Pictures are to be left out, and only the lines below starting at the one with "37: (545, 94)" and ending at the one with "60: (185, 87)" are to be reproduced, each exactly, both ends included.

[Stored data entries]

--------------------------------------------------

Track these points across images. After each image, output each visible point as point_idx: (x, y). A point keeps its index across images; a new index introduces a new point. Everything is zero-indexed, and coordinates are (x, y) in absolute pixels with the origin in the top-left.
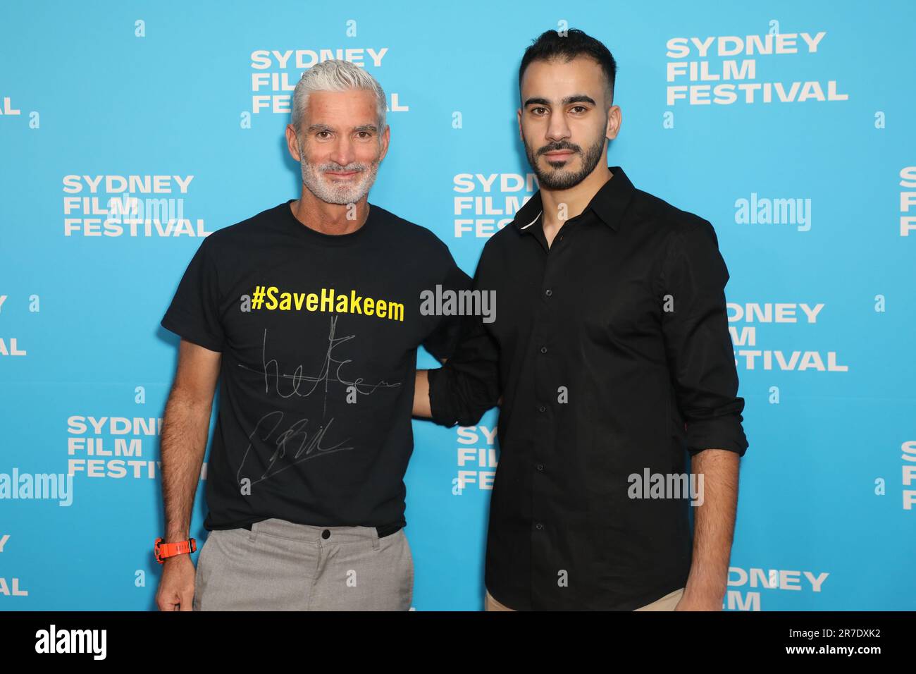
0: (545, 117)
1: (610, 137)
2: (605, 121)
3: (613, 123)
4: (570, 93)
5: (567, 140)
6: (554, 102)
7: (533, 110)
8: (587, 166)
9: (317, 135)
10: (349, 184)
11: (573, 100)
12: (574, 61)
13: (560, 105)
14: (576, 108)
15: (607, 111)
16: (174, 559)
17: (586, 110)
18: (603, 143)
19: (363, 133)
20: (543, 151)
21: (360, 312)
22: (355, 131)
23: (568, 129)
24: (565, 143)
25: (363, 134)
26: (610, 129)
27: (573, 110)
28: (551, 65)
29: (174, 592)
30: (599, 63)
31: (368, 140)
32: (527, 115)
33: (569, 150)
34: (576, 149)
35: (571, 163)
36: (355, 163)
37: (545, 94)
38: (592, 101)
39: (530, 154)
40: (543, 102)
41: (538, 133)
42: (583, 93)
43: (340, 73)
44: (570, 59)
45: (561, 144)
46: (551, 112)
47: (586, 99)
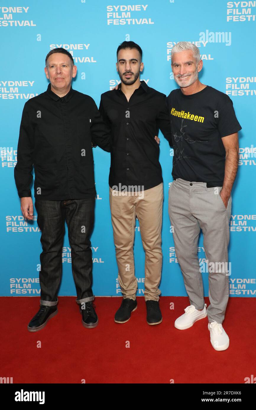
0: (124, 65)
1: (141, 71)
2: (140, 66)
3: (142, 67)
4: (131, 58)
6: (127, 60)
7: (121, 63)
9: (175, 66)
10: (185, 81)
11: (132, 60)
13: (129, 61)
17: (135, 63)
18: (140, 73)
20: (124, 74)
22: (185, 63)
23: (131, 68)
24: (130, 72)
25: (189, 64)
26: (141, 69)
27: (132, 63)
28: (126, 50)
30: (138, 50)
32: (119, 64)
33: (131, 74)
34: (133, 73)
35: (131, 78)
36: (187, 73)
37: (124, 58)
38: (137, 60)
39: (121, 75)
40: (124, 60)
41: (123, 69)
42: (134, 58)
43: (180, 47)
44: (131, 49)
45: (129, 72)
46: (126, 63)
47: (135, 60)
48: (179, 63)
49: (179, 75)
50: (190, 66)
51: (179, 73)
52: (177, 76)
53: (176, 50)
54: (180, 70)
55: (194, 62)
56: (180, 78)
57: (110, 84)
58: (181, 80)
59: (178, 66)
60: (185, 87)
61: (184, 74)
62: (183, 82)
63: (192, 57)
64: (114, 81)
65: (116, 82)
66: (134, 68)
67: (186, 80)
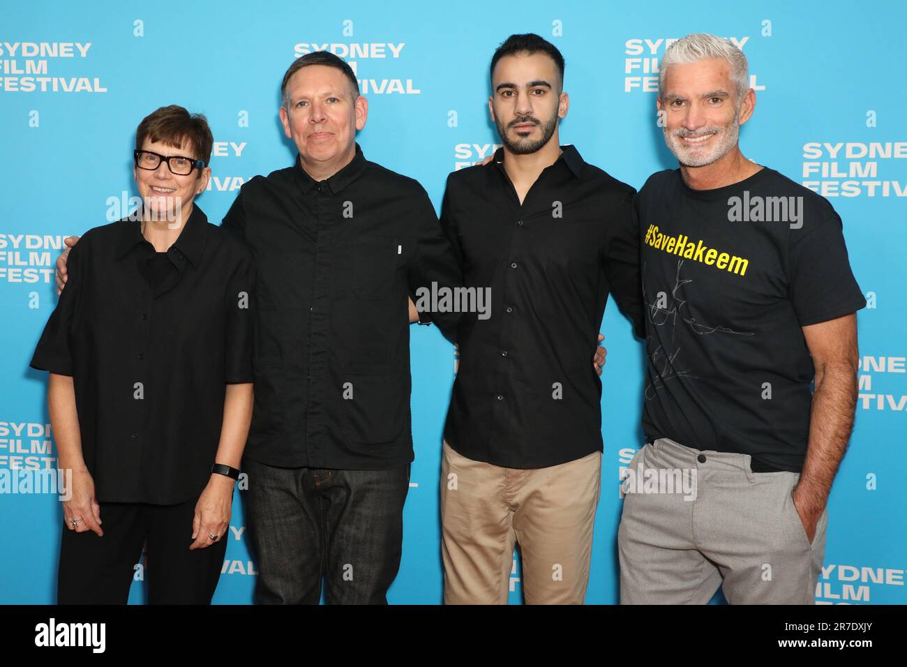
0: (511, 100)
1: (561, 116)
2: (557, 104)
3: (563, 106)
4: (533, 79)
5: (531, 116)
6: (521, 86)
7: (503, 93)
8: (545, 137)
10: (699, 149)
11: (534, 84)
13: (525, 88)
14: (536, 91)
15: (559, 95)
17: (545, 92)
18: (555, 122)
19: (715, 98)
20: (511, 124)
22: (705, 97)
23: (531, 107)
24: (529, 117)
25: (716, 100)
26: (561, 110)
27: (534, 93)
28: (517, 58)
30: (553, 58)
31: (720, 104)
32: (498, 97)
33: (532, 122)
34: (537, 122)
35: (534, 132)
36: (706, 126)
37: (512, 81)
38: (549, 86)
39: (501, 128)
40: (511, 86)
41: (507, 111)
42: (542, 80)
43: (692, 47)
45: (526, 118)
46: (517, 94)
47: (543, 83)
48: (683, 96)
49: (682, 129)
50: (716, 105)
51: (684, 123)
52: (677, 132)
53: (679, 57)
54: (688, 114)
55: (732, 93)
56: (686, 139)
58: (686, 146)
59: (679, 102)
60: (698, 165)
61: (697, 128)
62: (692, 150)
63: (727, 79)
66: (542, 108)
67: (702, 146)
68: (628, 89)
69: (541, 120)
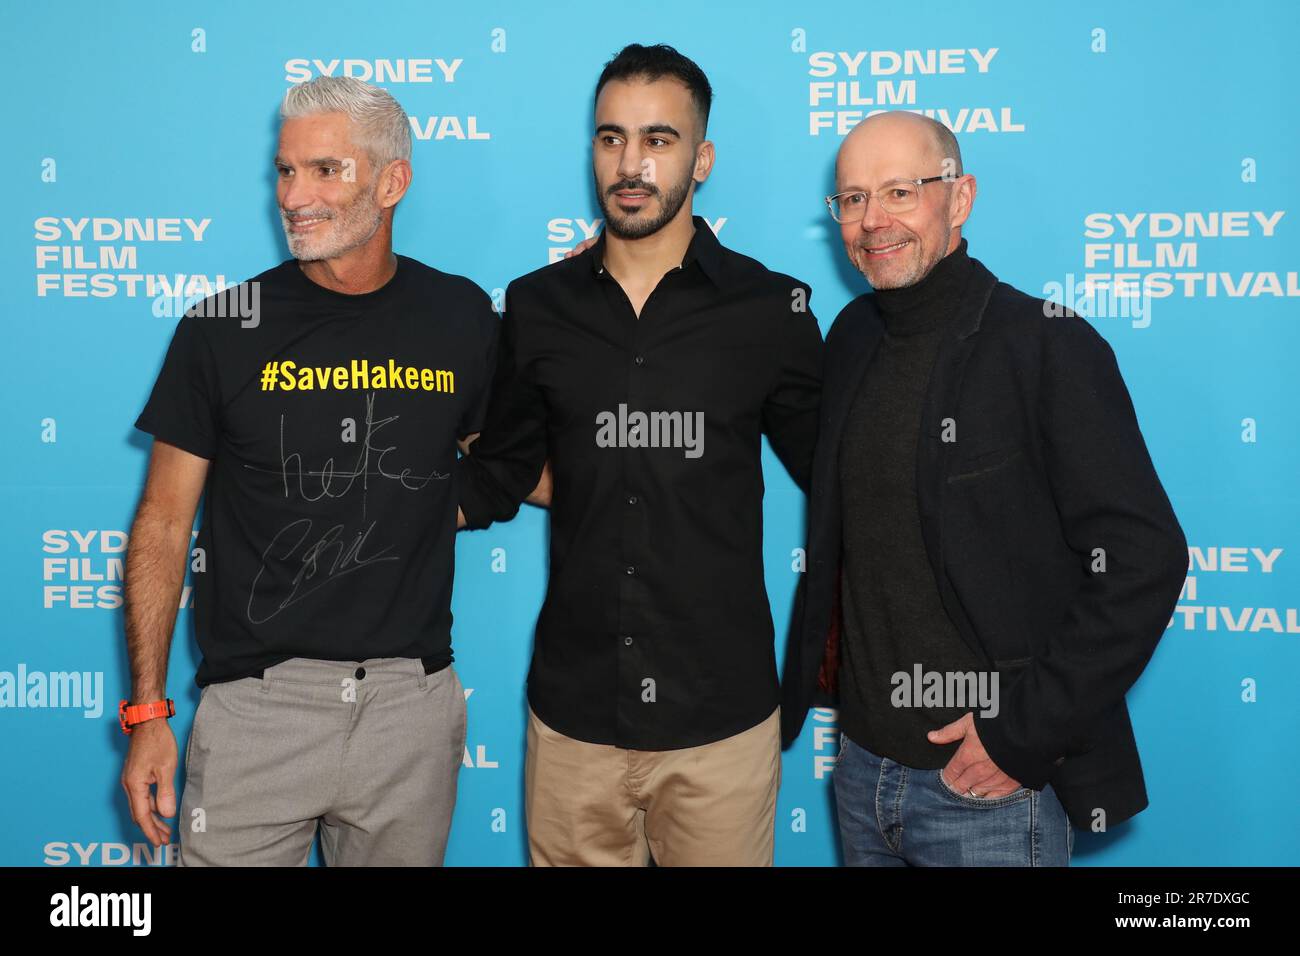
0: (616, 150)
1: (699, 179)
2: (691, 159)
3: (703, 162)
4: (650, 122)
5: (641, 178)
6: (631, 131)
7: (605, 139)
8: (666, 211)
11: (652, 130)
12: (657, 83)
13: (637, 136)
14: (655, 140)
15: (696, 146)
16: (148, 725)
17: (668, 143)
18: (689, 186)
20: (615, 189)
21: (402, 386)
23: (642, 166)
24: (640, 182)
26: (699, 169)
28: (629, 85)
29: (149, 767)
30: (689, 87)
32: (598, 146)
33: (644, 190)
34: (652, 190)
35: (648, 206)
37: (617, 121)
38: (676, 133)
39: (600, 192)
40: (616, 129)
41: (608, 167)
42: (665, 124)
44: (652, 80)
45: (637, 183)
46: (625, 143)
47: (667, 130)
57: (551, 238)
64: (569, 222)
65: (575, 227)
66: (658, 168)
68: (814, 131)
69: (660, 188)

--------------------------------------------------

Result:
37: (545, 94)
38: (592, 101)
39: (530, 154)
40: (543, 102)
41: (538, 133)
42: (583, 93)
43: (340, 73)
44: (570, 59)
45: (561, 144)
46: (551, 112)
47: (586, 99)
0: (124, 65)
1: (141, 71)
2: (140, 66)
3: (142, 67)
4: (131, 58)
6: (127, 60)
7: (121, 63)
9: (175, 66)
10: (185, 81)
11: (132, 60)
13: (129, 61)
17: (135, 63)
18: (140, 73)
20: (124, 74)
22: (185, 63)
23: (131, 68)
24: (130, 72)
25: (189, 64)
26: (141, 69)
27: (132, 63)
28: (126, 50)
30: (138, 50)
32: (119, 64)
33: (131, 74)
34: (133, 73)
35: (131, 78)
36: (187, 73)
37: (124, 58)
38: (137, 60)
39: (121, 75)
40: (124, 60)
41: (123, 69)
42: (134, 58)
43: (180, 47)
44: (131, 49)
45: (129, 72)
46: (126, 63)
47: (135, 60)
48: (179, 63)
49: (179, 75)
50: (190, 66)
51: (179, 73)
52: (177, 76)
53: (176, 50)
54: (180, 70)
55: (194, 62)
56: (180, 78)
57: (110, 84)
58: (181, 80)
59: (178, 66)
60: (185, 87)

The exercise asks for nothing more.